:: TRECHO FORNECIDO ::

((

O que explica o bom momento do iFood

Apesar do alerta, Barreto aponta que a operação vive um bom momento puxado por três fatores: inovação, mudança no comportamento do usuário e expansão de novos canais. Ele destaca especialmente o papel do Hits, o braço de refeições de preço mais acessível, e a consolidação do WhatsApp como motor relevante de pedidos.

“O que destrava esse crescimento é inovação. O Hits, por exemplo, abriu inúmeras ocasiões de uso”, diz.

O Hits reúne refeições mais acessíveis e sem taxa de entrega. O produto já soma 30,8 milhões de pedidos, está presente em 77 cidades, envolve 64,5 mil restaurantes e gera um aumento médio de 32% nas vendas dos participantes.

Ele também ressalta o avanço do uso da plataforma fora do app tradicional: “O WhatsApp tem trazido muito restaurante e muito cliente. Muitas vezes, a pessoa nem percebe que está usando o iFood, mas está.”

Segundo Barreto, a expansão combina novos clientes nas regiões periféricas com aumento da frequência nas áreas centrais, reforçando uma maturidade maior do ecossistema.

Recorde puxado por São Paulo, Rio e novos canais

O desempenho de novembro foi impulsionado principalmente pelas grandes capitais. São Paulo atingiu 20 milhões de pedidos no mês, crescimento de 30% em relação ao ano anterior, enquanto o Rio de Janeiro superou 8,8 milhões, com alta de 36%. As duas operações formam a base da expansão nacional.

))

:: ENUNCIADO 1 ::
Segundo o trecho sobre o iFood, em quantas cidades o Hits está presente?
:: ENUNCIADO 2 ::
Repita o trecho sobre o iFood, tudo o que vai de "O que explica" até "vendas dos participantes.".

:: MATERIAL FORNECIDO ::
((

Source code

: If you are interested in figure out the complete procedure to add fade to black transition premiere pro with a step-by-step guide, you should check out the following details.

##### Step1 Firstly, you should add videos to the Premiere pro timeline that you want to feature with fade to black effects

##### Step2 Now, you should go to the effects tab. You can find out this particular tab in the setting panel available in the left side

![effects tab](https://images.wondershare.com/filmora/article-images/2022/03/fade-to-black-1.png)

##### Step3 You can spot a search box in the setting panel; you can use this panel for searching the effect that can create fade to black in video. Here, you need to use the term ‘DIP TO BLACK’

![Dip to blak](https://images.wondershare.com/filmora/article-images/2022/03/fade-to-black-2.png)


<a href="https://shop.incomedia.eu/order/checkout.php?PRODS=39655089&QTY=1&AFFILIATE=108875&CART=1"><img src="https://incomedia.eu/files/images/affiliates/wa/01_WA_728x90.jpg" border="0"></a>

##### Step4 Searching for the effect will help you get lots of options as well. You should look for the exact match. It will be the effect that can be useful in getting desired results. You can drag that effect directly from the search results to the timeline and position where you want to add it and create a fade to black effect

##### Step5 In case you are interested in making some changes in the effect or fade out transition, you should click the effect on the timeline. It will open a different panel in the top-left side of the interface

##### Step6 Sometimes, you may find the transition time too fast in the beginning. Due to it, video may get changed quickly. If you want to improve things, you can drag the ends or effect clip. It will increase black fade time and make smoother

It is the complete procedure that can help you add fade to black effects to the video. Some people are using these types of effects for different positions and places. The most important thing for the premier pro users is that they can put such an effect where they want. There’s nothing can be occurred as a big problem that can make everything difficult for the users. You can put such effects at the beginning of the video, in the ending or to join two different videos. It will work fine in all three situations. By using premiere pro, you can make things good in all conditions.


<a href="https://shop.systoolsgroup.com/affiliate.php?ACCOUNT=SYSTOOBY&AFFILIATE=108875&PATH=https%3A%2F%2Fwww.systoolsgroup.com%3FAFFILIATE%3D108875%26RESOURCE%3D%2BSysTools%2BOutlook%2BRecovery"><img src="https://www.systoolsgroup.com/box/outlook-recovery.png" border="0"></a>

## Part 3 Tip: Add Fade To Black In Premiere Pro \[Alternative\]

))

:: RESPOSTA 1 ::
O Hits está presente em 77 cidades.

:: RESPOSTA 2 ::
O que explica o bom momento do iFood

Apesar do alerta, Barreto aponta que a operação vive um bom momento puxado por três fatores: inovação, mudança no comportamento do usuário e expansão de novos canais. Ele destaca especialmente o papel do Hits, o braço de refeições de preço mais acessível, e a consolidação do WhatsApp como motor relevante de pedidos.

“O que destrava esse crescimento é inovação. O Hits, por exemplo, abriu inúmeras ocasiões de uso”, diz.

O Hits reúne refeições mais acessíveis e sem taxa de entrega. O produto já soma 30,8 milhões de pedidos, está presente em 77 cidades, envolve 64,5 mil restaurantes e gera um aumento médio de 32% nas vendas dos participantes.